Tuesday, August 20, 2019

The Navier-Stokes millennium problem and the existence of solutions for the Einstein equations

In this blog we have brought up the question whether the Einstein field equations have a solution for any realistic physical system.

The Einstein equations are nonlinear. Therefore we cannot build complex solutions by summing simple solutions.

The Einstein equations are very strict: they imply results like the Birkhoff theorem, which dictates energy conservation for all matter fields.

https://en.wikipedia.org/wiki/Navier–Stokes_existence_and_smoothness

The Navier-Stokes equation is nonlinear, too.

https://arxiv.org/abs/1402.0290

Terence Tao suspects in his 2015 paper that at least some smooth initial problems "blow up", that is, develop singularities.

The problem in proving the existence of solutions for Navier-Stokes is in turbulence.
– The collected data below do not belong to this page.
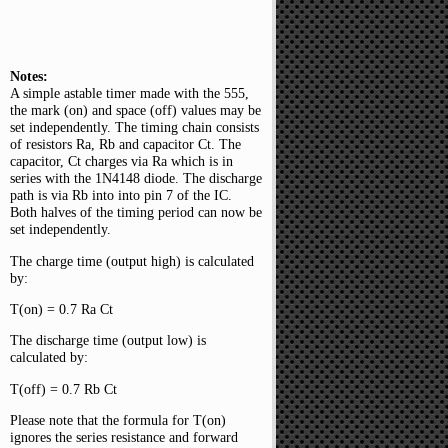
Notes:
A simple astable timer made with the 555,
the mark (on) and space (off) values may be
set independently. The timing chain consists
of resistors Ra, Rb and capacitor Ct. The
capacitor, Ct charges via Ra which is in
series with the 1N4148 diode. The discharge
path is via Rb into into pin 7 of the IC.
Both halves of the timing period can now be
set independently.
The charge time (output high) is calculated
by:
T(on) = 0.7 Ra Ct
The discharge time (output low) is
calculated by:
T(off) = 0.7 Rb Ct
Please note that the formula for T(on)
ignores the series resistance and forward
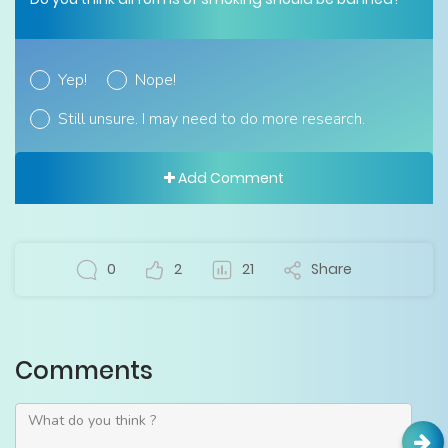
Yep!
Nope!
Still unsure. I may need to do more research.
Add Comment
0
2
21
Share
Comments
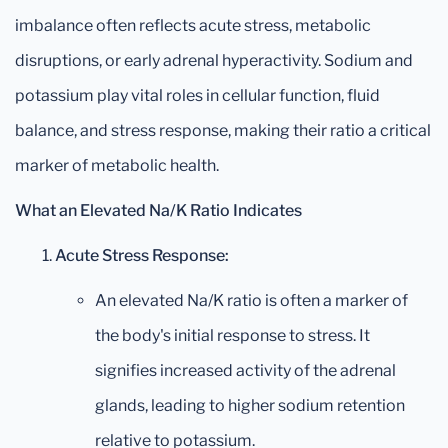
imbalance often reflects acute stress, metabolic
disruptions, or early adrenal hyperactivity. Sodium and
potassium play vital roles in cellular function, fluid
balance, and stress response, making their ratio a critical
marker of metabolic health.
What an Elevated Na/K Ratio Indicates
Acute Stress Response:
An elevated Na/K ratio is often a marker of
the body's initial response to stress. It
signifies increased activity of the adrenal
glands, leading to higher sodium retention
relative to potassium.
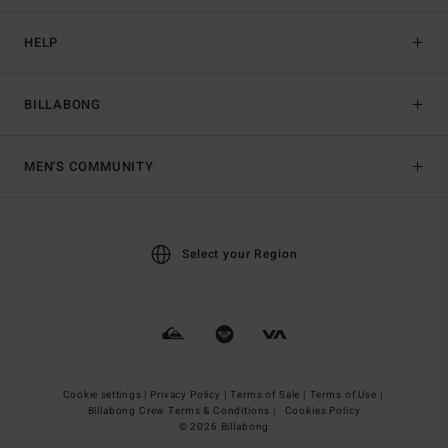
HELP
BILLABONG
MEN'S COMMUNITY
Select your Region
Cookie settings |
Privacy Policy |
Terms of Sale |
Terms of Use |
Billabong Crew Terms & Conditions |
Cookies Policy
© 2026 Billabong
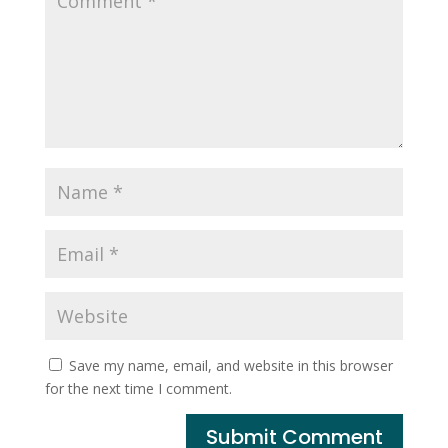
Save my name, email, and website in this browser
for the next time I comment.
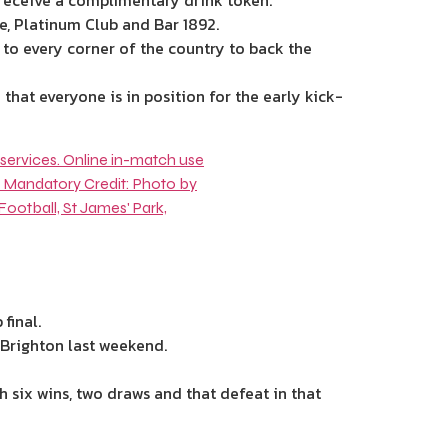
receive a complimentary drink token.
se, Platinum Club and Bar 1892.
 to every corner of the country to back the
that everyone is in position for the early kick-
final.
t Brighton last weekend.
h six wins, two draws and that defeat in that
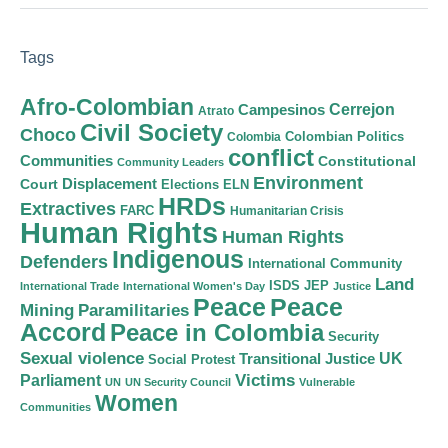
Tags
Afro-Colombian
Cerrejon
Campesinos
Atrato
Civil Society
Choco
Colombian Politics
Colombia
conflict
Communities
Constitutional
Community Leaders
Environment
Court
Displacement
Elections
ELN
HRDs
Extractives
FARC
Humanitarian Crisis
Human Rights
Human Rights
Indigenous
Defenders
International Community
Land
ISDS
JEP
International Trade
International Women's Day
Justice
Peace
Peace
Mining
Paramilitaries
Accord
Peace in Colombia
Security
Sexual violence
Transitional Justice
UK
Social Protest
Victims
Parliament
UN
UN Security Council
Vulnerable
Women
Communities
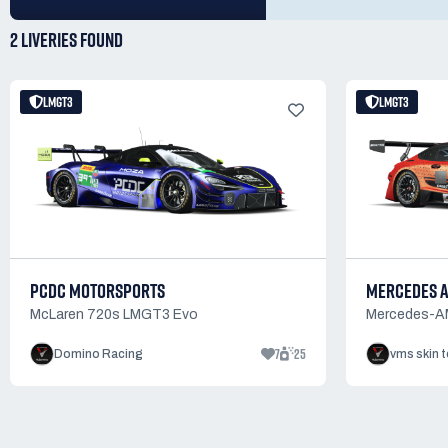
2 LIVERIES
FOUND
LMGT3
LMGT3
PCDC MOTORSPORTS
MERCEDES 
McLaren 720s LMGT3 Evo
Mercedes-
7
25
Domino Racing
vms skin 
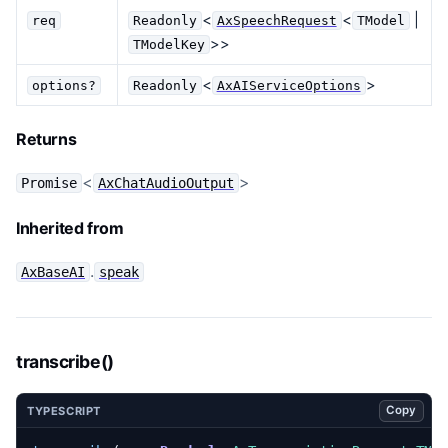
<
<
|
req
Readonly
AxSpeechRequest
TModel
>>
TModelKey
<
>
options?
Readonly
AxAIServiceOptions
Returns
<
>
Promise
AxChatAudioOutput
Inherited from
.
AxBaseAI
speak
transcribe()
Copy
TYPESCRIPT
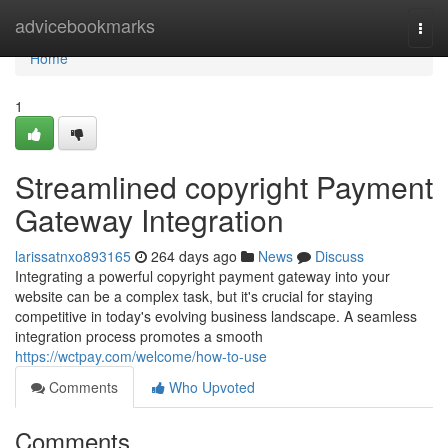
Home
advicebookmarks
Togg
navi
Home
1
Streamlined copyright Payment
Gateway Integration
larissatnxo893165
264 days ago
News
Discuss
Integrating a powerful copyright payment gateway into your
website can be a complex task, but it's crucial for staying
competitive in today's evolving business landscape. A seamless
integration process promotes a smooth
https://wctpay.com/welcome/how-to-use
Comments
Who Upvoted
Comments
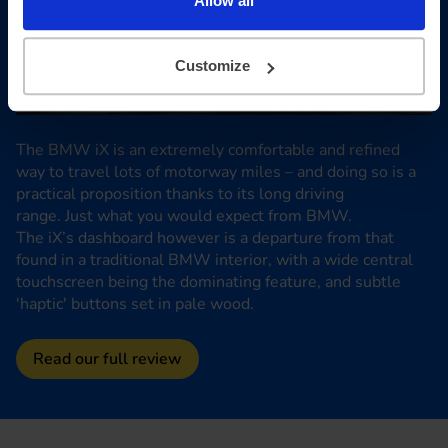
Allow all
Customize
The BMW iX is an extremely comfortable and refined
way to travel lots of motorway miles – and doing so is a
practical proposition thanks to its long driving
range. Just what you would expect from BMW.
The iX’s dashboard however is a departure from that
found in a traditional BMW interior, with a wide central
touchscreen being the dominating feature, and subtle
'haptic' buttons set in pale wood.
Read our full review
We currently lack tools to understand turbulent behavior mathematically. Turbulence might create a singularity very quickly for almost all initial conditions.
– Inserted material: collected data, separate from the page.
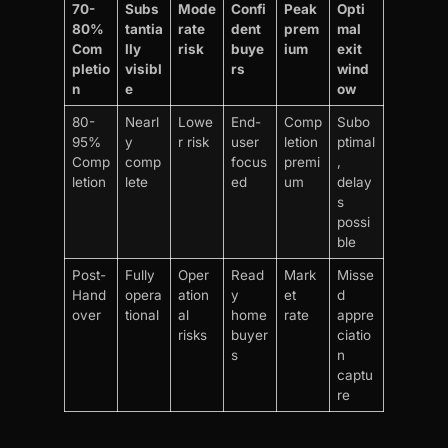
70-
Subs
Mode
Confi
Peak
Opti
80%
tantia
rate
dent
prem
mal
Com
lly
risk
buye
ium
exit
pletio
visibl
rs
wind
n
e
ow
80-
Nearl
Lowe
End-
Comp
Subo
95%
y
r risk
user
letion
ptimal
Comp
comp
focus
premi
,
letion
lete
ed
um
delay
s
possi
ble
Post-
Fully
Oper
Read
Mark
Misse
Hand
opera
ation
y
et
d
over
tional
al
home
rate
appre
risks
buyer
ciatio
s
n
captu
re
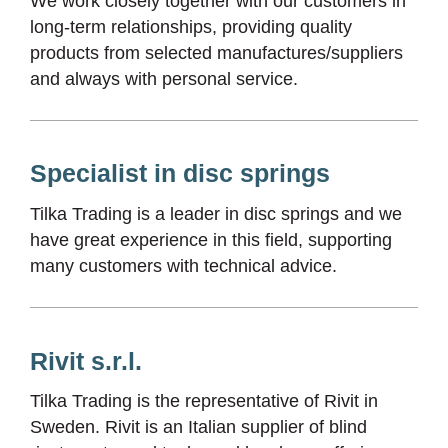
We work closely together with our customers in
long-term relationships, providing quality
products from selected manufactures/suppliers
and always with personal service.
Specialist in disc springs
Tilka Trading is a leader in disc springs and we
have great experience in this field, supporting
many customers with technical advice.
Rivit s.r.l.
Tilka Trading is the representative of Rivit in
Sweden. Rivit is an Italian supplier of blind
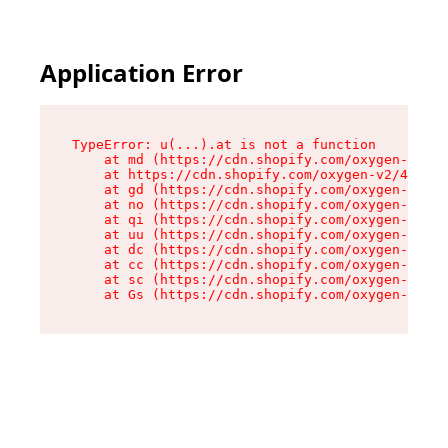
Application Error
TypeError: u(...).at is not a function

    at md (https://cdn.shopify.com/oxygen-v2/45
    at https://cdn.shopify.com/oxygen-v2/45887/
    at gd (https://cdn.shopify.com/oxygen-v2/45
    at no (https://cdn.shopify.com/oxygen-v2/45
    at qi (https://cdn.shopify.com/oxygen-v2/45
    at uu (https://cdn.shopify.com/oxygen-v2/45
    at dc (https://cdn.shopify.com/oxygen-v2/45
    at cc (https://cdn.shopify.com/oxygen-v2/45
    at sc (https://cdn.shopify.com/oxygen-v2/45
    at Gs (https://cdn.shopify.com/oxygen-v2/45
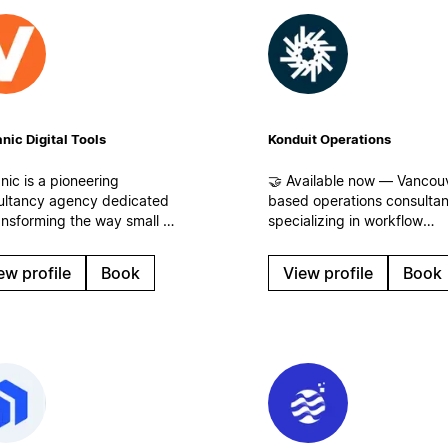
nic Digital Tools
Konduit Operations
nic is a pioneering
🤝 Available now — Vancou
ultancy agency dedicated
based operations consulta
ansforming the way small to
specializing in workflow
um-sized businesses
analysis. We identify where
s) and corporations
time, energy, and revenue 
ew profile
Book
View profile
Book
ge information, enhance
leaking for businesses of all
collaboration, and
sizes and build streamlined
ize their operational
workflows, centralized
flows.
operations, and systems th
scale in Notion!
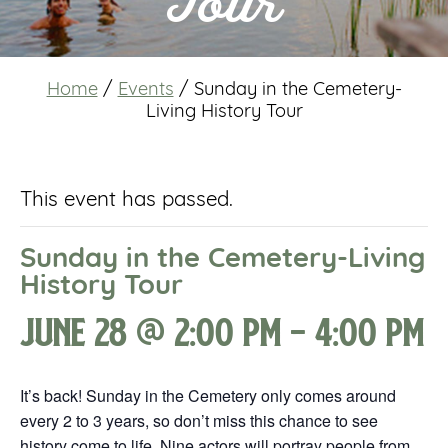
Tour
Home
/
Events
/
Sunday in the Cemetery-
Living History Tour
This event has passed.
Sunday in the Cemetery-Living
History Tour
June 28 @ 2:00 pm
-
4:00 pm
It’s back! Sunday in the Cemetery only comes around
every 2 to 3 years, so don’t miss this chance to see
history come to life. Nine actors will portray people from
The (assumed) generation of singularities is another common feature of Navier-Stokes and Einstein.

We do not know if solutions of the Einstein equations might contain turbulent behavior. The problem in finding solutions for Einstein seems to lie in the strictness of the equations. Solving the equations requires that "ends meet" when we assemble a puzzle on the FLRW model finite space. How do we know there exists any configuration of pieces such that the ends meet?

Terence Tao remarks that turbulence may be analogous to problems of complexity theory, for instance, to the P = NP millennium problem. We believe that P = NP will never be solved, because the collection of all polynomial-time algorithms is too complicated a system to be tamed and analyzed.